Only these lines of the data below are wanted: the one with "диалог, предоставляя ценные рекомендации и", the one with "конкретные ситуации. Важно уметь гибко", and any lines between them, each repeated exactly.

RECORDED DATA -
================
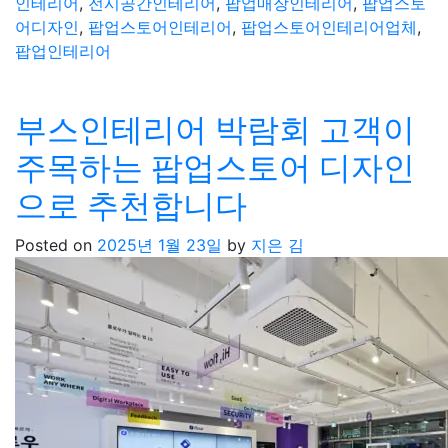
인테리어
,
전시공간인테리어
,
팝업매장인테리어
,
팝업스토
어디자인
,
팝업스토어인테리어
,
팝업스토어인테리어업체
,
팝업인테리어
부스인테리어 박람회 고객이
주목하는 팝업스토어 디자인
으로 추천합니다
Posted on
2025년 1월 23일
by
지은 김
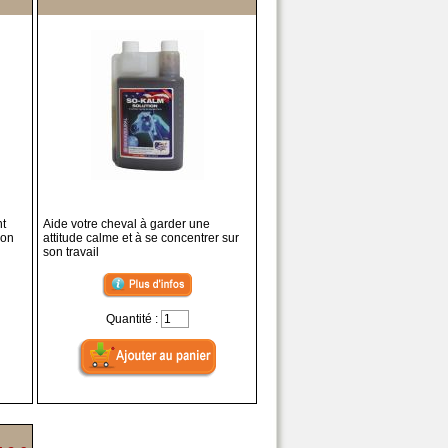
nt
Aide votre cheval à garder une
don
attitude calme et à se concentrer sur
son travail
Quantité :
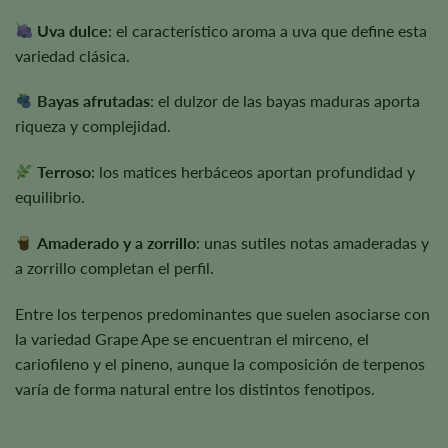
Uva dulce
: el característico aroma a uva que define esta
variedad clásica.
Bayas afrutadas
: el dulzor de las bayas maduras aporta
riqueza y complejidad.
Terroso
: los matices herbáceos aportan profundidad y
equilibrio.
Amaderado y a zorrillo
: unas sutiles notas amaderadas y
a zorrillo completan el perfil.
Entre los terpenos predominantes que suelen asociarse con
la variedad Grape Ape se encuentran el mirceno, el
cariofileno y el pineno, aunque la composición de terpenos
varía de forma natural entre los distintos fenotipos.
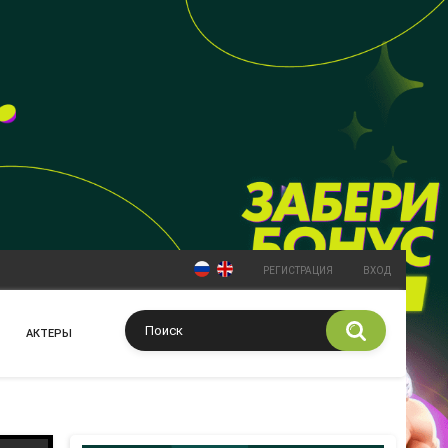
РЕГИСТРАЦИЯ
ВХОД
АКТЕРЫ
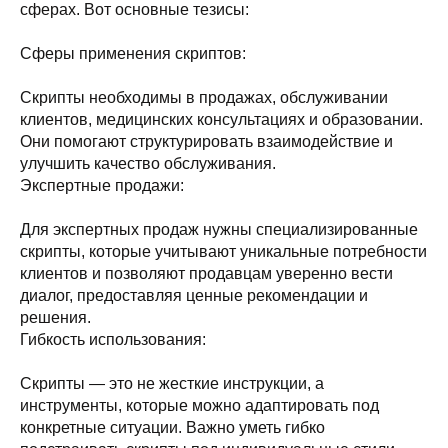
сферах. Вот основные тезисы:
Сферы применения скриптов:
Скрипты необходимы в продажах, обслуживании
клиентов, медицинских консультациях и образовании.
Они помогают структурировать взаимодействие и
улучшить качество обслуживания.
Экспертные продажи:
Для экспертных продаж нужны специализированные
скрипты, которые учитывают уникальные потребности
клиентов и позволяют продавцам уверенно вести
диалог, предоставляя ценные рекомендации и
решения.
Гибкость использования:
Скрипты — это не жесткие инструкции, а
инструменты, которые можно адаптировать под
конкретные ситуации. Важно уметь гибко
================
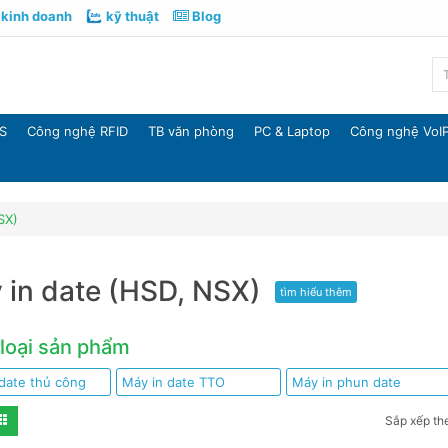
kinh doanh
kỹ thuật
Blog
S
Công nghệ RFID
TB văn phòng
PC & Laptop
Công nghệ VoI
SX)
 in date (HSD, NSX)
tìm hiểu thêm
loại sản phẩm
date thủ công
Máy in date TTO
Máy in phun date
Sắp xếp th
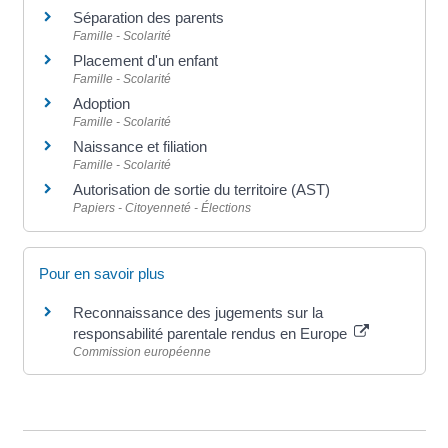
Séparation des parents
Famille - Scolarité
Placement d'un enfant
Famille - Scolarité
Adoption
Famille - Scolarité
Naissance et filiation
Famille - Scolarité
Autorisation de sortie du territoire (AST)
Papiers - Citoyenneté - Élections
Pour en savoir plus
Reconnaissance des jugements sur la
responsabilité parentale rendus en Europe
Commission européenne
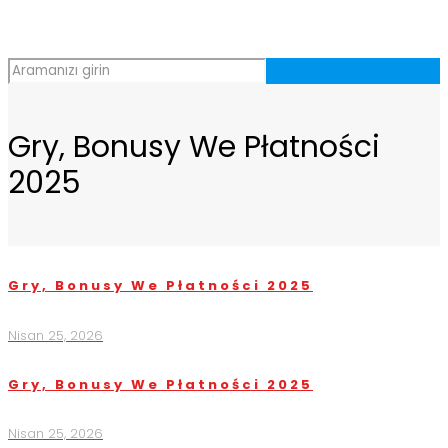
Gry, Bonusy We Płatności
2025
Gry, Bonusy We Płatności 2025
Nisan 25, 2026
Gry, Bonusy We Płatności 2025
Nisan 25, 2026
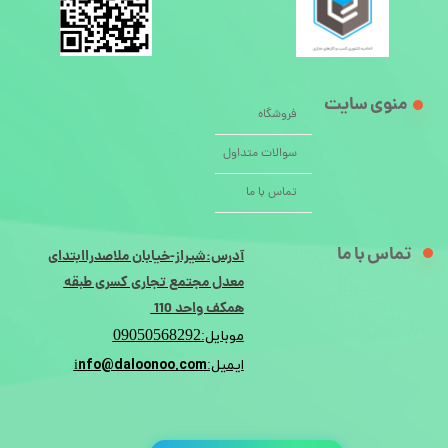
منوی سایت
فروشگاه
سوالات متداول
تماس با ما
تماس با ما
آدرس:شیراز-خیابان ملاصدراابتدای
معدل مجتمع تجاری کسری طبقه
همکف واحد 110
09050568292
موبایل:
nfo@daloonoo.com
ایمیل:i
================
WRITTEN RESPONSE -
диалог, предоставляя ценные рекомендации и
решения.
Гибкость использования:
Скрипты — это не жесткие инструкции, а
инструменты, которые можно адаптировать под
конкретные ситуации. Важно уметь гибко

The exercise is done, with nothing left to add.